Légumineuses en Suisse : retour timide sur les champs et enjeux douaniers

Retour timide des légumineuses sur les terres helvétiques, entre agronomie et économie
Longtemps présentes dans l’alimentation, les légumineuses ont été progressivement éclipsées, mais elles restent des protéines végétales associées à une empreinte environnementale moindre que celle de la viande et à une utilisation plus sobre des ressources.
Une ferme genevoise emblématique
Dans sa ferme située autour de Genève, Christophe Courtois figure parmi les rares producteurs de légumineuses en Suisse. Cet été, il récolte des haricots blancs et a déjà cueilli des lentilles et des pois chiches.
Des bénéfices agronomiques reconnus
Pour lui, ces cultures présentent un atout concret en agronomie: « Elles sont capables de capter l’azote qu’il y a dans l’air, grâce aux nodosités qui se trouvent sur leurs racines. Cela signifie qu’on n’a pas besoin d’apporter de l’engrais azoté au printemps pour les faire pousser. Elles captent naturellement l’azote nécessaire à leur croissance ». Il précise que ces légumineuses restituent également l’azote à la culture suivante. Cette propriété est associée à la lentille, au pois chiche, au haricot, à la féverole et au soja, selon lui cité dans le 19h30.
Consommation et dynamique en Suisse
Malgré leurs qualités, ces légumes secs peinent à reconquérir une place sur les étals helvétiques. Au XIXe siècle, chaque personne consommait en moyenne 30 kilos de légumineuses par an; en 2000, la consommation était de 300 grammes par personne et par an, et elle se situe aujourd’hui autour de 2 kilos.
Production locale et concurrence étrangère
Les légumes secs proviennent essentiellement de l’étranger. La production suisse demeure une niche, avec moins de 2000 hectares dédiés, ce qui représente moins d’1% de la surface agricole du pays.
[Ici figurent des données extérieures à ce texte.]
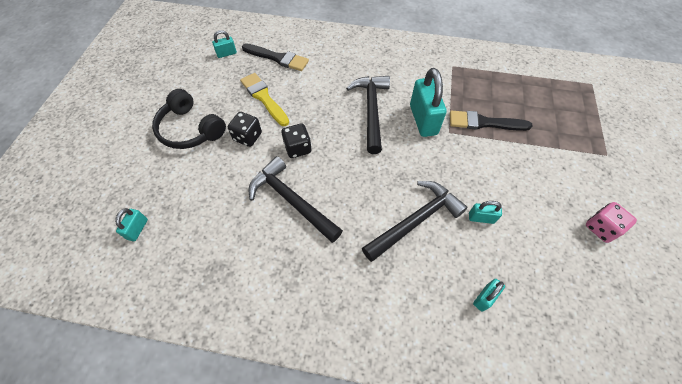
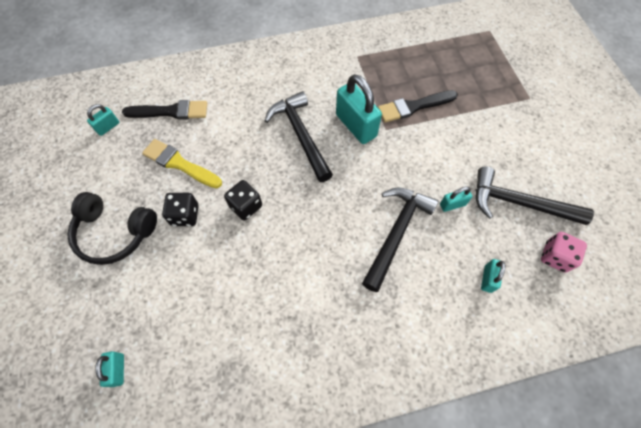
camera: 25 degrees left, 5 degrees up
(291, 200) = (268, 265): black hammer -> black hammer (518, 203)
(601, 228) = (552, 171): pink dice -> pink dice (555, 257)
La concurrence internationale pèse fortement sur les prix. Le Canada, premier producteur mondial, compte des milliers d’hectares dédiés; ici, en Suisse, s’il y a 200 hectares de lentilles par année, c’est déjà beaucoup, selon Christophe Courtois. « C’est impossible pour nous de régater. À un moment donné, ça s’essouffle parce que, derrière, c’est le politique qui doit faire le travail. »
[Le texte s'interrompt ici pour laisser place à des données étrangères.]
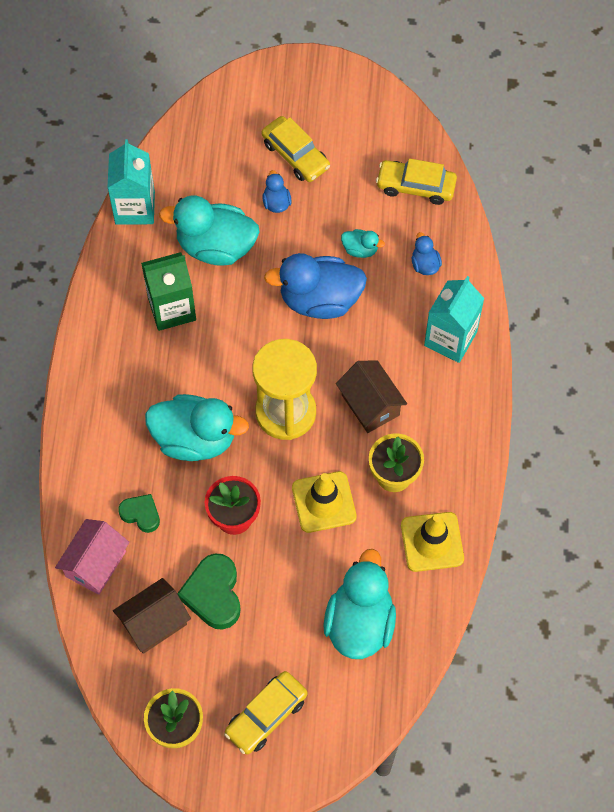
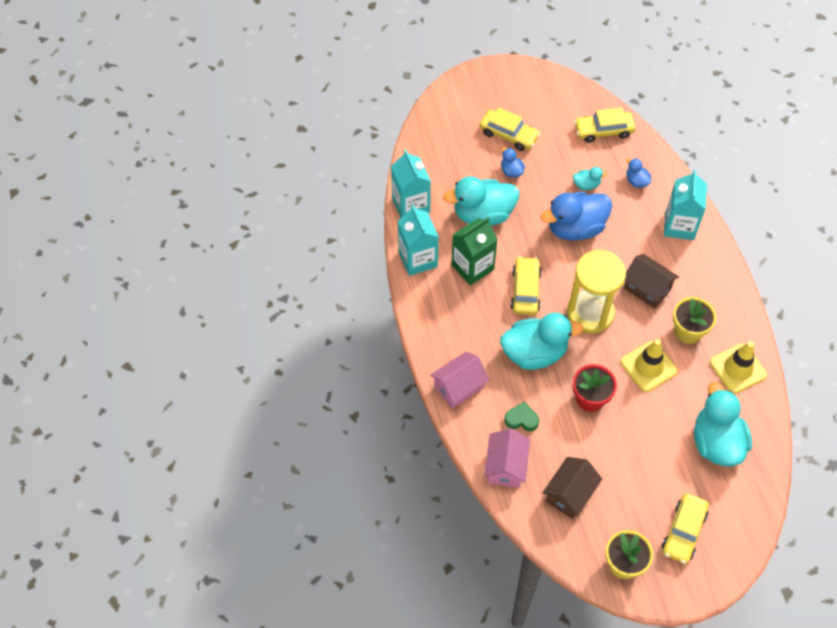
camera: 20 degrees left, 5 degrees down
(86, 450) = (459, 387): none -> pink house
(112, 278) = (418, 259): none -> turquoise carton
(213, 594) = (602, 458): green heart -> none
(221, 358) = (525, 290): none -> yellow car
Protection douanière et cadre international
Contrairement à la viande, aux tomates ou aux céréales, les légumineuses suisses ne bénéficient pas de droits de douane. Cette situation remonte à l’époque de l’adhésion à l’OMC: « L’agriculture suisse est l’une des plus protégées, des plus subventionnées au monde », remarque Didier Chambovey, ancien ambassadeur de la Suisse auprès de l’organisation.
A l’heure actuelle, l’Union suisse des paysans souhaite changer la donne et affirme avoir commandé une étude pour renforcer la protection douanière des légumineuses. À Berne, plusieurs motions ont été déposées en ce sens, puis rejetées par le Conseil fédéral. Modifier l’accord est un casse-tête politique et, pour protéger les légumineuses, les accords de l’OMC doivent être renégociés. Un autre secteur agricole pourrait devoir se voir sacrifié à la concurrence.
Perspectives
Ce dossier illustre les tensions entre sécurité alimentaire, coût des produits et compétitivité internationale, montrant que la question des légumineuses demeure un enjeu politique et économique clé pour l’agriculture suisse.